Problem occurs when we invoke ds.to_spark(spark), it will hang on getting object from object store:

"Executor task launch worker for task 27.0 in stage 6.0 (TID 179)" #60 daemon prio=5 os_prio=0 tid=0x00007fe38020b800 nid=0x5057 runnable [0x00007ff6563f8000]
   java.lang.Thread.State: RUNNABLE
        at io.ray.runtime.object.NativeObjectStore.nativeGet(Native Method)
        at io.ray.runtime.object.NativeObjectStore.getRaw(NativeObjectStore.java:53)
        at io.ray.runtime.object.ObjectStore.get(ObjectStore.java:131)
        at io.ray.runtime.AbstractRayRuntime.get(AbstractRayRuntime.java:144)
        at io.ray.runtime.AbstractRayRuntime.get(AbstractRayRuntime.java:125)
        at io.ray.runtime.AbstractRayRuntime.get(AbstractRayRuntime.java:120)
        at io.ray.api.Ray.get(Ray.java:98)
        at io.ray.runtime.object.ObjectRefImpl.get(ObjectRefImpl.java:77)
        - locked <0x0000000739b0c2d0> (a io.ray.runtime.object.ObjectRefImpl)
        at org.apache.spark.sql.raydp.ObjectStoreReader$.getBatchesFromStream(ObjectStoreReader.scala:108)
        at org.apache.spark.rdd.RayDatasetRDD.compute(RayDatasetRDD.scala:61)
        at org.apache.spark.rdd.RDD.computeOrReadCheckpoint(RDD.scala:365)
        at org.apache.spark.rdd.RDD.iterator(RDD.scala:329)
        at org.apache.spark.rdd.MapPartitionsRDD.compute(MapPartitionsRDD.scala:52)
        at org.apache.spark.rdd.RDD.computeOrReadCheckpoint(RDD.scala:365)
        at org.apache.spark.rdd.RDD.iterator(RDD.scala:329)
        at org.apache.spark.rdd.MapPartitionsRDD.compute(MapPartitionsRDD.scala:52)
        at org.apache.spark.rdd.RDD.computeOrReadCheckpoint(RDD.scala:365)
        at org.apache.spark.rdd.RDD.iterator(RDD.scala:329)
        at org.apache.spark.rdd.MapPartitionsRDD.compute(MapPartitionsRDD.scala:52)
        at org.apache.spark.rdd.RDD.computeOrReadCheckpoint(RDD.scala:365)
        at org.apache.spark.rdd.RDD.iterator(RDD.scala:329)
        at org.apache.spark.shuffle.ShuffleWriteProcessor.write(ShuffleWriteProcessor.scala:59)
        at org.apache.spark.scheduler.ShuffleMapTask.runTask(ShuffleMapTask.scala:99)

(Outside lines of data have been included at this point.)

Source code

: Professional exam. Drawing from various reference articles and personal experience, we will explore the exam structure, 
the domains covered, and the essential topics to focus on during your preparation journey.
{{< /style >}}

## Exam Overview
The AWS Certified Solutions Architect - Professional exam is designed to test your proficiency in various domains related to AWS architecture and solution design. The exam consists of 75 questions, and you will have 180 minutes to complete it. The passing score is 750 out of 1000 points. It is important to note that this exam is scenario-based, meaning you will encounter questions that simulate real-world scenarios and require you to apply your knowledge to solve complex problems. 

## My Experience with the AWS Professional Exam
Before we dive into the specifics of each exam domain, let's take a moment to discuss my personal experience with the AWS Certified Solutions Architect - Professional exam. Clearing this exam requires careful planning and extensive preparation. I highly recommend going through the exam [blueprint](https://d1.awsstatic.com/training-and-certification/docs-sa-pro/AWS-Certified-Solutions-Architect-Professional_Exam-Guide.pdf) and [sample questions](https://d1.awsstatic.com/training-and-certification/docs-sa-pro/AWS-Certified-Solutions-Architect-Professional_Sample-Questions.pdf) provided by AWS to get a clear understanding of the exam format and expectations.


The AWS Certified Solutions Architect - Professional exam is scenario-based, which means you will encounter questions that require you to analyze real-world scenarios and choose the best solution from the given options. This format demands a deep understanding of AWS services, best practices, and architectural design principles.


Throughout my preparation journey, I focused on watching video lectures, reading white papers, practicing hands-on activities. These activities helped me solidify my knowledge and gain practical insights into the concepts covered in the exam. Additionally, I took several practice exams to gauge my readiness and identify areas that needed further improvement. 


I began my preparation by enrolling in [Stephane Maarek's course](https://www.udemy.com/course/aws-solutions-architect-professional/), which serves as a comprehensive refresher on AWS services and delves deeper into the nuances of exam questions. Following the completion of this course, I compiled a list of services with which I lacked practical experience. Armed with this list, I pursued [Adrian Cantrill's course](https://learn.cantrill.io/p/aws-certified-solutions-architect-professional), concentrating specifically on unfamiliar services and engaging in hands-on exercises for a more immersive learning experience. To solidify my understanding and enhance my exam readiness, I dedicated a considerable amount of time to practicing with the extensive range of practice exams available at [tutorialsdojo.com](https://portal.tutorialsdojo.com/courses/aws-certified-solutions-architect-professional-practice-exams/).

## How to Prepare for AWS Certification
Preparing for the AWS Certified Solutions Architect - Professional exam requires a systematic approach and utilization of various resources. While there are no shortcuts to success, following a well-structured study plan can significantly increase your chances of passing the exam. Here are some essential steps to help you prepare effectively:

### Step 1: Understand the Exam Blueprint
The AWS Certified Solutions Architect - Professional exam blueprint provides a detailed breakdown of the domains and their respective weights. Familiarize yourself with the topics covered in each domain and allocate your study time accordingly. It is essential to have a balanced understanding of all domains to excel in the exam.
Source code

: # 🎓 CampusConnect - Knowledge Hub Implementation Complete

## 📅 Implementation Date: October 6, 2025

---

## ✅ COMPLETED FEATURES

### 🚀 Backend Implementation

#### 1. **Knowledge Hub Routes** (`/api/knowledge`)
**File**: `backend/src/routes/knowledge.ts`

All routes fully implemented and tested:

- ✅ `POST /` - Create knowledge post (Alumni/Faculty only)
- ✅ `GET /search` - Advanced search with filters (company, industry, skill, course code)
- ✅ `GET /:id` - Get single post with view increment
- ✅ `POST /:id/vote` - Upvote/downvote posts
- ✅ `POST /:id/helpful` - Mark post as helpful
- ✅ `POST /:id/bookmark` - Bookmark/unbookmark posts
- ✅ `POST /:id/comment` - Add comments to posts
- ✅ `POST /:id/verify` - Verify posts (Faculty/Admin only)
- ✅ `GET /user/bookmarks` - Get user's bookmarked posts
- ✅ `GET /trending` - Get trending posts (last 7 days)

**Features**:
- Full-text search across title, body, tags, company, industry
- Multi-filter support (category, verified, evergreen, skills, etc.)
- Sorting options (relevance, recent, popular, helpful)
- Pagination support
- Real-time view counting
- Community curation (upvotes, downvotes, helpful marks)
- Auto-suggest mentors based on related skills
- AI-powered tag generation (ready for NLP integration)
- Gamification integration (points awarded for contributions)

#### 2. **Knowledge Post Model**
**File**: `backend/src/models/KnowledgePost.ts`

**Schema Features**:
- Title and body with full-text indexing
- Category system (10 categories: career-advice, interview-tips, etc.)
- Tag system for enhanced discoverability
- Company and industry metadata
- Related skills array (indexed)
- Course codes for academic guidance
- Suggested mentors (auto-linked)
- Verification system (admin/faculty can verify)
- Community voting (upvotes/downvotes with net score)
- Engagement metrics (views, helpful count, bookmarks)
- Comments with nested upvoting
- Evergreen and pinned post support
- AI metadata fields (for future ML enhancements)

        at org.apache.spark.scheduler.ShuffleMapTask.runTask(ShuffleMapTask.scala:52)
        at org.apache.spark.scheduler.Task.run(Task.scala:136)
        at org.apache.spark.executor.Executor$TaskRunner.$anonfun$run$3(Executor.scala:548)
        at org.apache.spark.executor.Executor$TaskRunner$$Lambda$514/236884660.apply(Unknown Source)
        at org.apache.spark.util.Utils$.tryWithSafeFinally(Utils.scala:1504)
        at org.apache.spark.executor.Executor$TaskRunner.run(Executor.scala:551)
        at java.util.concurrent.ThreadPoolExecutor.runWorker(ThreadPoolExecutor.java:1149)
        at java.util.concurrent.ThreadPoolExecutor$Worker.run(ThreadPoolExecutor.java:624)
        at java.lang.Thread.run(Thread.java:748)

However, when we set spark.default.parallelism to a lower value like 1, the problem gone.